» **ACTIVITY**
Retype the entries in full, exactly.

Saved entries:
<<<<
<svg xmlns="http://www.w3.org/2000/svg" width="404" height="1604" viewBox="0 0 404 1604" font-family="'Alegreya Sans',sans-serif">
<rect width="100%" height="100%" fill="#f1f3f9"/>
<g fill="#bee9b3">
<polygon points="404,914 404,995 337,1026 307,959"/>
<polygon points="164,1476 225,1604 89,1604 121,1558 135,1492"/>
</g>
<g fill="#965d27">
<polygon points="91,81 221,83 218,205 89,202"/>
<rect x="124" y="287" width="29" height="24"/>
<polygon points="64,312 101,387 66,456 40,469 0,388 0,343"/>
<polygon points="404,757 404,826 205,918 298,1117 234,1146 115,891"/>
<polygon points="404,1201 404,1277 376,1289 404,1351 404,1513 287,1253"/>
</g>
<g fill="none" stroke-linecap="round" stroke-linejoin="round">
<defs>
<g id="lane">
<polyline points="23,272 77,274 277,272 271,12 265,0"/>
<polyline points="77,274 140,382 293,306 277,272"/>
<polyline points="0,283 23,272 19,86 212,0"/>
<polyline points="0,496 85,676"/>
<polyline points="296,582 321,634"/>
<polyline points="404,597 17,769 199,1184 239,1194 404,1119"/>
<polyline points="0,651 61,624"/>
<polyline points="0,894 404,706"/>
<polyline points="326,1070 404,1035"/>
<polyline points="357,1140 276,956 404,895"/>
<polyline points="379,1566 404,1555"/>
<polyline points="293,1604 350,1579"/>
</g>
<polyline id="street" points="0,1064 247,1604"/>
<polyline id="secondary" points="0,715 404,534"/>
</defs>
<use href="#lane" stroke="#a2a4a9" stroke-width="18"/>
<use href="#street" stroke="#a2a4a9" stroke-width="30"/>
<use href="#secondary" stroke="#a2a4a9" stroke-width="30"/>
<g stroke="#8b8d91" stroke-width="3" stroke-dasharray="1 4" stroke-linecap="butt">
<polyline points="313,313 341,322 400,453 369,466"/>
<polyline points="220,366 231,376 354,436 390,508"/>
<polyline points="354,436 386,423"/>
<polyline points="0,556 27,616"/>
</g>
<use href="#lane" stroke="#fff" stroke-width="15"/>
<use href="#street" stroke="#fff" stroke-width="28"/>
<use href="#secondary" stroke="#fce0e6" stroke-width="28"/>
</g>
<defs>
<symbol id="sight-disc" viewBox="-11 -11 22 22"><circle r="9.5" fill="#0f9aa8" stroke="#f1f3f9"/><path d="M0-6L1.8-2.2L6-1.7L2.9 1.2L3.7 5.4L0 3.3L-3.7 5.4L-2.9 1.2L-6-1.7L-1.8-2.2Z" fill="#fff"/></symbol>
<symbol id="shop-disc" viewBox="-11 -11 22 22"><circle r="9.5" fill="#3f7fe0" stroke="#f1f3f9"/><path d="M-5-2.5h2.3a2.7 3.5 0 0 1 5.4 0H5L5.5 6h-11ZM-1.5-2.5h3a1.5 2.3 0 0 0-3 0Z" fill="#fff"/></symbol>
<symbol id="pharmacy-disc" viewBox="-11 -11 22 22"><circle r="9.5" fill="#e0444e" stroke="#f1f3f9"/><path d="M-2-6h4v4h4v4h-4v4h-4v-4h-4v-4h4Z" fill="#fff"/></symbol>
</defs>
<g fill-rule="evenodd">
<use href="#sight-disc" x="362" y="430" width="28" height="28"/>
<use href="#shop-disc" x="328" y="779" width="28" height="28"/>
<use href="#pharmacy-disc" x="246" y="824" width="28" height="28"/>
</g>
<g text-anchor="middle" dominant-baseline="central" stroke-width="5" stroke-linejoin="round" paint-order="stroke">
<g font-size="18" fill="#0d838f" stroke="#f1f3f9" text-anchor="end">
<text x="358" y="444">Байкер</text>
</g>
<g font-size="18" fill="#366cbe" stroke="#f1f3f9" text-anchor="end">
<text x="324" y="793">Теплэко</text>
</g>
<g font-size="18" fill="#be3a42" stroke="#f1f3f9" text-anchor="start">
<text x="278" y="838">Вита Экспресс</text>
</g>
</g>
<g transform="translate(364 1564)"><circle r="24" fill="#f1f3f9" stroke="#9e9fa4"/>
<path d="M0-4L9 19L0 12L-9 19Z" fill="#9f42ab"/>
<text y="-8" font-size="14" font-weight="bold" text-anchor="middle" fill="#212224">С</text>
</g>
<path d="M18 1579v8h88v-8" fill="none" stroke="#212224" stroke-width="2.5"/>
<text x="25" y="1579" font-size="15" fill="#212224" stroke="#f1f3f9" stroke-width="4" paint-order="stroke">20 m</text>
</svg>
>>>>
» **YOUR RESPONSE**
<svg xmlns="http://www.w3.org/2000/svg" width="404" height="1604" viewBox="0 0 404 1604" font-family="'Alegreya Sans',sans-serif">
<rect width="100%" height="100%" fill="#f1f3f9"/>
<g fill="#bee9b3">
<polygon points="404,914 404,995 337,1026 307,959"/>
<polygon points="164,1476 225,1604 89,1604 121,1558 135,1492"/>
</g>
<g fill="#965d27">
<polygon points="91,81 221,83 218,205 89,202"/>
<rect x="124" y="287" width="29" height="24"/>
<polygon points="64,312 101,387 66,456 40,469 0,388 0,343"/>
<polygon points="404,757 404,826 205,918 298,1117 234,1146 115,891"/>
<polygon points="404,1201 404,1277 376,1289 404,1351 404,1513 287,1253"/>
</g>
<g fill="none" stroke-linecap="round" stroke-linejoin="round">
<defs>
<g id="lane">
<polyline points="23,272 77,274 277,272 271,12 265,0"/>
<polyline points="77,274 140,382 293,306 277,272"/>
<polyline points="0,283 23,272 19,86 212,0"/>
<polyline points="0,496 85,676"/>
<polyline points="296,582 321,634"/>
<polyline points="404,597 17,769 199,1184 239,1194 404,1119"/>
<polyline points="0,651 61,624"/>
<polyline points="0,894 404,706"/>
<polyline points="326,1070 404,1035"/>
<polyline points="357,1140 276,956 404,895"/>
<polyline points="379,1566 404,1555"/>
<polyline points="293,1604 350,1579"/>
</g>
<polyline id="street" points="0,1064 247,1604"/>
<polyline id="secondary" points="0,715 404,534"/>
</defs>
<use href="#lane" stroke="#a2a4a9" stroke-width="18"/>
<use href="#street" stroke="#a2a4a9" stroke-width="30"/>
<use href="#secondary" stroke="#a2a4a9" stroke-width="30"/>
<g stroke="#8b8d91" stroke-width="3" stroke-dasharray="1 4" stroke-linecap="butt">
<polyline points="313,313 341,322 400,453 369,466"/>
<polyline points="220,366 231,376 354,436 390,508"/>
<polyline points="354,436 386,423"/>
<polyline points="0,556 27,616"/>
</g>
<use href="#lane" stroke="#fff" stroke-width="15"/>
<use href="#street" stroke="#fff" stroke-width="28"/>
<use href="#secondary" stroke="#fce0e6" stroke-width="28"/>
</g>
<defs>
<symbol id="sight-disc" viewBox="-11 -11 22 22"><circle r="9.5" fill="#0f9aa8" stroke="#f1f3f9"/><path d="M0-6L1.8-2.2L6-1.7L2.9 1.2L3.7 5.4L0 3.3L-3.7 5.4L-2.9 1.2L-6-1.7L-1.8-2.2Z" fill="#fff"/></symbol>
<symbol id="shop-disc" viewBox="-11 -11 22 22"><circle r="9.5" fill="#3f7fe0" stroke="#f1f3f9"/><path d="M-5-2.5h2.3a2.7 3.5 0 0 1 5.4 0H5L5.5 6h-11ZM-1.5-2.5h3a1.5 2.3 0 0 0-3 0Z" fill="#fff"/></symbol>
<symbol id="pharmacy-disc" viewBox="-11 -11 22 22"><circle r="9.5" fill="#e0444e" stroke="#f1f3f9"/><path d="M-2-6h4v4h4v4h-4v4h-4v-4h-4v-4h4Z" fill="#fff"/></symbol>
</defs>
<g fill-rule="evenodd">
<use href="#sight-disc" x="362" y="430" width="28" height="28"/>
<use href="#shop-disc" x="328" y="779" width="28" height="28"/>
<use href="#pharmacy-disc" x="246" y="824" width="28" height="28"/>
</g>
<g text-anchor="middle" dominant-baseline="central" stroke-width="5" stroke-linejoin="round" paint-order="stroke">
<g font-size="18" fill="#0d838f" stroke="#f1f3f9" text-anchor="end">
<text x="358" y="444">Байкер</text>
</g>
<g font-size="18" fill="#366cbe" stroke="#f1f3f9" text-anchor="end">
<text x="324" y="793">Теплэко</text>
</g>
<g font-size="18" fill="#be3a42" stroke="#f1f3f9" text-anchor="start">
<text x="278" y="838">Вита Экспресс</text>
</g>
</g>
<g transform="translate(364 1564)"><circle r="24" fill="#f1f3f9" stroke="#9e9fa4"/>
<path d="M0-4L9 19L0 12L-9 19Z" fill="#9f42ab"/>
<text y="-8" font-size="14" font-weight="bold" text-anchor="middle" fill="#212224">С</text>
</g>
<path d="M18 1579v8h88v-8" fill="none" stroke="#212224" stroke-width="2.5"/>
<text x="25" y="1579" font-size="15" fill="#212224" stroke="#f1f3f9" stroke-width="4" paint-order="stroke">20 m</text>
</svg>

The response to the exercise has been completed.